|
 |
 |
 |
 |
 |
 |
 |
 |
 |
 |
 |
 |
 |
 |
 |
 |
 |
 |
 |
|
 |
 |
|
Automatic Document Classification Using Artificial Intelligence

|
|
In the information age, with the rapid growth of Internet and electronic document resources,
automatic document retrieval systems are becoming more important. Humans can recognize words like
"sports" or "politics" by glancing at an article without reading the whole text in order to classify
documents. However, when millions of files are involved, we cannot rely on human-beings to go through
all the documents. Especially when no keywords are listed for the articles. In the information age, we
need computer systems that can complete document classification tasks automatically. For document
classification, we need a reliable automatic classifier to tag electronic files for separate categories.
Such a classifier can be used at libraries, educational institutions, governments and businesses having
large amounts of customer data or documents, and IT companies that have to access huge amounts of data online.

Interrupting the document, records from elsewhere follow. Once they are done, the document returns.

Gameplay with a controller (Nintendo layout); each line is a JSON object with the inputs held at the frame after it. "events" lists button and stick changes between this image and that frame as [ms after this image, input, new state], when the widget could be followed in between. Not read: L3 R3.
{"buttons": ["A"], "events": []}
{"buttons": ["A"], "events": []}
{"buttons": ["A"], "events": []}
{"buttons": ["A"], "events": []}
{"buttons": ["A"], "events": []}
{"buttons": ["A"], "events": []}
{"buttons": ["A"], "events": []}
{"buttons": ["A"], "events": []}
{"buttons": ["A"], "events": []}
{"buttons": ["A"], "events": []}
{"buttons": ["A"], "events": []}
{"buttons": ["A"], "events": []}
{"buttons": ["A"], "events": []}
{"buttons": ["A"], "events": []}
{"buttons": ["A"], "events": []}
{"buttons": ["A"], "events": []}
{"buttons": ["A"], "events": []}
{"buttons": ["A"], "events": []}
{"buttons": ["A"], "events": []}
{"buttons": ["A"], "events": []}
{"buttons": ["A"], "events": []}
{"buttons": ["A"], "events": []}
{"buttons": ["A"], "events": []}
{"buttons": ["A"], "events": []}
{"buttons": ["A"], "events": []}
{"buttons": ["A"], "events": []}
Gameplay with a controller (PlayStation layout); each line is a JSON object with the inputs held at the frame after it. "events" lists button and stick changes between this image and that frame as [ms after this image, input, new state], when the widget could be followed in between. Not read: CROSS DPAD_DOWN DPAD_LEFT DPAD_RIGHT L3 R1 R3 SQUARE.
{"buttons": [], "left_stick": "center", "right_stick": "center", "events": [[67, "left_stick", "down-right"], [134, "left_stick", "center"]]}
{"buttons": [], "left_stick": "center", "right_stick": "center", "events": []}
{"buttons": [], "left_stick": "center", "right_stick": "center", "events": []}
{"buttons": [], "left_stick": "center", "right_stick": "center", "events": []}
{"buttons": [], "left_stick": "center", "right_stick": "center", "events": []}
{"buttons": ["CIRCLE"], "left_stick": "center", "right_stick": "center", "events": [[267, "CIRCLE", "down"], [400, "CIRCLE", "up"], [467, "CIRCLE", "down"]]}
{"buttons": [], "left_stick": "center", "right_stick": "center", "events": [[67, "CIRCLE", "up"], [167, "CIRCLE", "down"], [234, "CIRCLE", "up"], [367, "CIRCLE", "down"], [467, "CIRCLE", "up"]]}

In the proposed research project, an intelligent document classifier will be built where the information
gain method will be used for feature selection tasks of the classifier. The developed classifier will
select words from a document that contain more information to separate this document from others. The
weights of the vectors describing the words will be evaluated. If a word is distributed over more documents
in the selection, its weight should be lower because it does not contain much information to classify the
documents. Artificial intelligence will be used to train the developed classifier. Because of the information
contained in the selected words, the learning efficiency of the developed classier will be very high. The
classifiers will be tested using a standard database online. Thousands of documents will be selected to
train the classifier and five to ten thousand documents will be selected as the test set. The effectiveness
of the developed classifier will be demonstrated by comparison studies. Two standard performance measures
will be used to evaluate the performance of the classifier.
|
|
 |
 | |
|